Athanasius' first problem lay with Meletius of Lycopolis and his followers, who had failed to abide by the First Council of Nicaea. That council also anathematized Arius. Accused of mistreating Arians and Meletians, Athanasius answered those charges at a gathering of bishops in Tyre, the First Synod of Tyre, in 335. There, Eusebius of Nicomedia and other supporters of Arius deposed Athanasius.
When Emperor Constantine I died, Athanasius was allowed to return to his See of Alexandria. Shortly thereafter, however, Constantine's son, the new Roman Emperor Constantius II, renewed the order for Athanasius's banishment in 338. 'Within a few weeks he set out for Rome to lay his case before the Church at large. He had made his appeal to Pope Julius, who took up his cause with whole-heartedness that never wavered down to the day of that holy pontiff's death.
Athanasius at the Council of Nicea, William of Tyre manuscripts.
Through the influence of the Eusebian faction at Constantinople, an Arian bishop, George of Cappadocia, was now appointed to rule the see of Alexandria. Athanasius, after remaining some days in the neighborhood of the city, finally withdrew into the desert of Upper Egypt, where he remained for a period of six years, living the life of the monks, devoting himself to the composition of a group of writings; "Apology to Constantius", the "Apology for his Flight", the "Letter to the Monks", and the "History of the Arians".
In 362, the new Emperor Julian, noted for his opposition to Christianity, ordered Athanasius to leave Alexandria once again. Athanasius left for Upper Egypt, remaining there with the Desert Fathers until Julian's death on 26 June 363. Athanasius returned in secret to Alexandria, where he soon received a document from the new emperor, Jovian, reinstating him once more in his episcopal functions.
Two years later, the Emperor Valens, who favoured the Arian position, in his turn exiled Athanasius. This time Athanasius simply left for the outskirts of Alexandria, where he stayed for only a few months before the local authorities convinced Valens to retract his order of exile. Some early reports state that Athanasius spent this period of exile at his family's ancestral tomb in a Christian cemetery. It was during this period, the final exile, that he is said to have spent four months in hiding in his father's tomb.
Final years and death
After returning to Alexandria in early 366, Athanasius spent his final years repairing all the damage done during the earlier years of violence, dissent, and exile. He resumed writing and preaching undisturbed, and characteristically re-emphasized the view of the Incarnation which had been defined at Nicaea. On 2 May 373, having consecrated Peter II, one of his presbyters as his successor, Athanasius died peacefully in his own bed, surrounded by his clergy and faithful supporters.
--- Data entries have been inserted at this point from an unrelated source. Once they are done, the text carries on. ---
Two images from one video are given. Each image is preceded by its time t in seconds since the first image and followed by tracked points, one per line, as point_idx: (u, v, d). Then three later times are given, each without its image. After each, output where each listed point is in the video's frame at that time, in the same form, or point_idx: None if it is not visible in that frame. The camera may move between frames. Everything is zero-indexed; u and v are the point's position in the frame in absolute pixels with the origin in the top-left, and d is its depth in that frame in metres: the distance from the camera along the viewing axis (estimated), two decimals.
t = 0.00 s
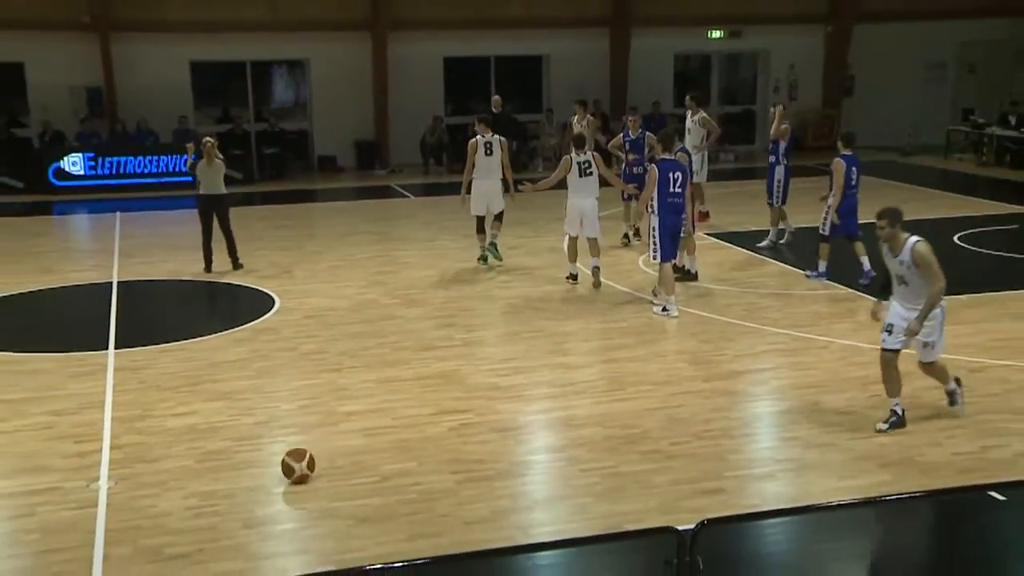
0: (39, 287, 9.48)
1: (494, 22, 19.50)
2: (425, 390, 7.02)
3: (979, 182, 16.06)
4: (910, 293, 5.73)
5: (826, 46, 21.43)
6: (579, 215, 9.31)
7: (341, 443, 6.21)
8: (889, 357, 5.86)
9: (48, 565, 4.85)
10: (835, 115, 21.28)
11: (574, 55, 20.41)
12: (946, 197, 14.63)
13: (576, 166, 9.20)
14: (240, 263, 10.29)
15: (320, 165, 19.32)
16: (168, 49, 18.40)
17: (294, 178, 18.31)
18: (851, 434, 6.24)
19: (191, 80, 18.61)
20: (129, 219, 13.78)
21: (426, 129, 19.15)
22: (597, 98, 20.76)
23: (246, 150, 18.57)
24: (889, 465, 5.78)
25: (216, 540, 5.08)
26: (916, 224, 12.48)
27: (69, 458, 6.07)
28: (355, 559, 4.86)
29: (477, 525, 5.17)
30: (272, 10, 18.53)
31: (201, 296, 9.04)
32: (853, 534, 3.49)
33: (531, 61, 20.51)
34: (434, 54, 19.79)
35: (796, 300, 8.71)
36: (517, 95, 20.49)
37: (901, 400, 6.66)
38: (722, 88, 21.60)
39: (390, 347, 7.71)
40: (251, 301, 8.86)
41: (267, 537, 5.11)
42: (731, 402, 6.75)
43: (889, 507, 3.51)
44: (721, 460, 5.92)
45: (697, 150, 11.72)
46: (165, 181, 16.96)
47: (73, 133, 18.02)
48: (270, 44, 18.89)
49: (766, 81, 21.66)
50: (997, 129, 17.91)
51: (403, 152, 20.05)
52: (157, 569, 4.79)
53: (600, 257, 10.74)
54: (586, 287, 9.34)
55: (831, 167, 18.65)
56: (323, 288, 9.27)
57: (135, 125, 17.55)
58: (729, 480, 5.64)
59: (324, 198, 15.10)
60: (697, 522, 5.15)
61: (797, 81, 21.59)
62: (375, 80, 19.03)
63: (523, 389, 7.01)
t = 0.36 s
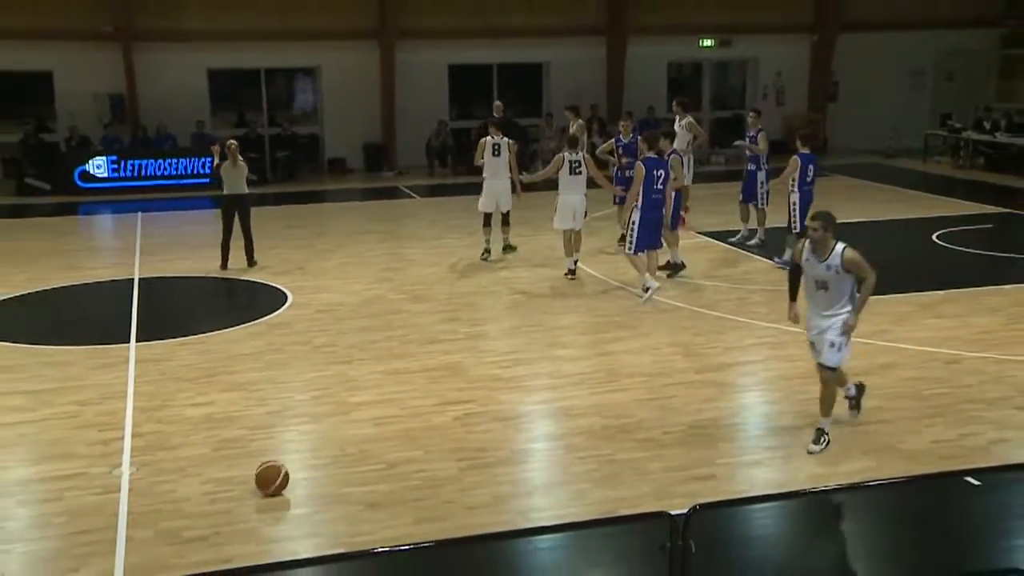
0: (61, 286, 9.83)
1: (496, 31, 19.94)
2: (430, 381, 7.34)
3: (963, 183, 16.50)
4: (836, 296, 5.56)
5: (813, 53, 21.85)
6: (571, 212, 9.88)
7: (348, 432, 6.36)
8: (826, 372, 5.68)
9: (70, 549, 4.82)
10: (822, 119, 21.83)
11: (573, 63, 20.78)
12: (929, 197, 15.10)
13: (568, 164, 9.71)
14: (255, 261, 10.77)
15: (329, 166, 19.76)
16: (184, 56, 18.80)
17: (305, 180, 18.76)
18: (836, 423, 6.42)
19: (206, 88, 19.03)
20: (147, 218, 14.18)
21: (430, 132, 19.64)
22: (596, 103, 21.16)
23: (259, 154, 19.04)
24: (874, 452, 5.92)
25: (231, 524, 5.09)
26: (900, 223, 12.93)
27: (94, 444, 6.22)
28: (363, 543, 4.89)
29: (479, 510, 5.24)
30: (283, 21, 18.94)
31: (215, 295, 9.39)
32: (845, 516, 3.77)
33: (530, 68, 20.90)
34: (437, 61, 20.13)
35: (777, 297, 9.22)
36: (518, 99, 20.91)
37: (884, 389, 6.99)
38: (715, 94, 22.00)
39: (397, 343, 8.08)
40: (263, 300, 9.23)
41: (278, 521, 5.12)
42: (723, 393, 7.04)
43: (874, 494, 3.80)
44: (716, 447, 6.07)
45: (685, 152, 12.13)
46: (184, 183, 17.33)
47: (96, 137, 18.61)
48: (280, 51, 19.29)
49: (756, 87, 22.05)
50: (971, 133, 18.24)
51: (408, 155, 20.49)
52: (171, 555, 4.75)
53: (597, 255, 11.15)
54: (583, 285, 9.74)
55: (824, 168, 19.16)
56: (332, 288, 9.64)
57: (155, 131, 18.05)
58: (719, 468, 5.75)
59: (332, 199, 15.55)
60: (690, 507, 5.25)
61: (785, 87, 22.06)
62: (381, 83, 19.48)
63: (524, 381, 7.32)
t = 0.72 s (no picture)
0: (62, 284, 9.84)
1: (494, 31, 19.97)
2: (429, 379, 7.33)
3: (961, 182, 16.49)
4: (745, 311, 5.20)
5: (812, 51, 21.86)
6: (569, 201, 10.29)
7: (348, 431, 6.35)
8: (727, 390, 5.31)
9: (71, 547, 4.83)
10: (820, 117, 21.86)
11: (573, 61, 20.79)
12: (929, 196, 15.10)
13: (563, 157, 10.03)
14: (255, 259, 10.79)
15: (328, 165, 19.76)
16: (183, 55, 18.80)
17: (305, 179, 18.73)
18: (836, 422, 6.39)
19: (205, 86, 19.02)
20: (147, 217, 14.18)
21: (430, 131, 19.62)
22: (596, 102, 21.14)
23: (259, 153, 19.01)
24: (873, 450, 5.91)
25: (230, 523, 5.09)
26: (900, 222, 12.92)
27: (93, 442, 6.21)
28: (364, 541, 4.89)
29: (479, 509, 5.24)
30: (285, 20, 18.98)
31: (215, 294, 9.39)
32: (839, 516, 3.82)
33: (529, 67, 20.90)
34: (437, 60, 20.12)
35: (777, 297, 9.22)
36: (517, 98, 20.90)
37: (884, 388, 6.98)
38: (714, 94, 21.99)
39: (396, 342, 8.07)
40: (263, 299, 9.23)
41: (277, 520, 5.11)
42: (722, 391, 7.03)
43: (870, 491, 3.87)
44: (715, 446, 6.07)
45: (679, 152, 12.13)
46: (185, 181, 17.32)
47: (96, 136, 18.61)
48: (281, 50, 19.28)
49: (755, 85, 22.04)
50: (970, 131, 18.23)
51: (407, 154, 20.46)
52: (167, 553, 4.75)
53: (597, 254, 11.15)
54: (582, 284, 9.73)
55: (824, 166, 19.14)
56: (332, 287, 9.63)
57: (156, 130, 18.07)
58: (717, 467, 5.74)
59: (331, 198, 15.54)
60: (688, 506, 5.23)
61: (784, 86, 22.06)
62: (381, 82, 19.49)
63: (524, 380, 7.31)
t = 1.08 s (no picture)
0: (61, 285, 9.84)
1: (494, 31, 19.99)
2: (428, 380, 7.33)
3: (959, 182, 16.50)
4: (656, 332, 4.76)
5: (810, 51, 21.88)
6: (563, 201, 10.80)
7: (347, 432, 6.35)
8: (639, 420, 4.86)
9: (70, 548, 4.82)
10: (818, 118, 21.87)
11: (571, 61, 20.80)
12: (927, 196, 15.11)
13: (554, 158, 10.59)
14: (254, 260, 10.79)
15: (327, 166, 19.78)
16: (182, 56, 18.80)
17: (304, 180, 18.73)
18: (834, 423, 6.39)
19: (203, 87, 19.02)
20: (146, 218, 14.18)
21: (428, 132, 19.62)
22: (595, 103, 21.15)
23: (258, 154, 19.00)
24: (873, 451, 5.91)
25: (228, 524, 5.09)
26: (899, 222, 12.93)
27: (92, 443, 6.21)
28: (364, 541, 4.89)
29: (478, 510, 5.23)
30: (285, 21, 18.99)
31: (214, 295, 9.40)
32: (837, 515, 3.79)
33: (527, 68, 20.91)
34: (435, 60, 20.12)
35: (775, 297, 9.23)
36: (516, 98, 20.90)
37: (883, 388, 6.98)
38: (712, 95, 22.01)
39: (395, 342, 8.07)
40: (262, 300, 9.23)
41: (276, 521, 5.11)
42: (722, 391, 7.04)
43: (868, 491, 3.89)
44: (714, 446, 6.07)
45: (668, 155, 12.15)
46: (184, 182, 17.32)
47: (95, 137, 18.61)
48: (281, 52, 19.30)
49: (753, 85, 22.05)
50: (969, 131, 18.23)
51: (406, 155, 20.47)
52: (165, 554, 4.75)
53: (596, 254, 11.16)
54: (581, 285, 9.74)
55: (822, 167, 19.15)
56: (330, 288, 9.64)
57: (154, 131, 18.08)
58: (716, 468, 5.74)
59: (330, 198, 15.54)
60: (687, 506, 5.22)
61: (782, 87, 22.08)
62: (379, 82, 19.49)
63: (523, 380, 7.31)
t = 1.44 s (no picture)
0: (59, 285, 9.84)
1: (492, 31, 20.00)
2: (426, 380, 7.34)
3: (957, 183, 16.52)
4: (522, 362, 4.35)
5: (809, 51, 21.88)
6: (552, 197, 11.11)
7: (346, 433, 6.36)
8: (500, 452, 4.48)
9: (68, 549, 4.82)
10: (816, 119, 21.88)
11: (568, 63, 20.80)
12: (926, 197, 15.13)
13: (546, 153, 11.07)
14: (252, 261, 10.80)
15: (325, 167, 19.80)
16: (180, 57, 18.79)
17: (303, 181, 18.74)
18: (832, 423, 6.39)
19: (201, 88, 19.01)
20: (144, 218, 14.17)
21: (427, 133, 19.63)
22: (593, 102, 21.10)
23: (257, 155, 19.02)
24: (869, 451, 5.92)
25: (227, 524, 5.08)
26: (896, 222, 12.96)
27: (90, 444, 6.21)
28: (362, 542, 4.89)
29: (477, 511, 5.24)
30: (284, 21, 19.01)
31: (213, 295, 9.41)
32: (839, 515, 3.81)
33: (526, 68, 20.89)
34: (434, 62, 20.13)
35: (773, 298, 9.25)
36: (514, 99, 20.91)
37: (881, 389, 6.99)
38: (710, 96, 22.02)
39: (394, 343, 8.08)
40: (260, 300, 9.24)
41: (275, 522, 5.11)
42: (720, 391, 7.05)
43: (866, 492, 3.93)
44: (711, 446, 6.08)
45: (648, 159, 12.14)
46: (182, 183, 17.31)
47: (93, 137, 18.61)
48: (280, 54, 19.31)
49: (752, 87, 22.07)
50: (967, 133, 18.25)
51: (404, 155, 20.46)
52: (163, 555, 4.75)
53: (594, 254, 11.18)
54: (580, 285, 9.76)
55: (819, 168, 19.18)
56: (329, 288, 9.66)
57: (152, 131, 18.08)
58: (714, 468, 5.74)
59: (329, 199, 15.55)
60: (685, 507, 5.22)
61: (780, 88, 22.09)
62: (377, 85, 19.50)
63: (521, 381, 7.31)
Athanasius was originally buried in Alexandria, Egypt, but his remains were later transferred to the Chiesa di San Zaccaria in Venice, Italy. During Pope Shenouda III's visit to Rome (4–10 May 1973), Pope Paul VI gave the Coptic Patriarch a relic of Athanasius, which he brought back to Egypt on 15 May. The relic is currently preserved under the new Saint Mark's Coptic Orthodox Cathedral in Cairo, Egypt. However, the majority of Athanasius's corpse remains in the Venetian church.
All major Christian denominations which officially recognize saints venerate Athanasius. Western Christians observe his feast day on 2 May, the anniversary of his death. The Catholic Church considers Athanasius a Doctor of the Church. For Coptic Christians, his feast day is Pashons 7 (now circa 15 May). Eastern Orthodox liturgical calendars remember Athanasius on 18 January.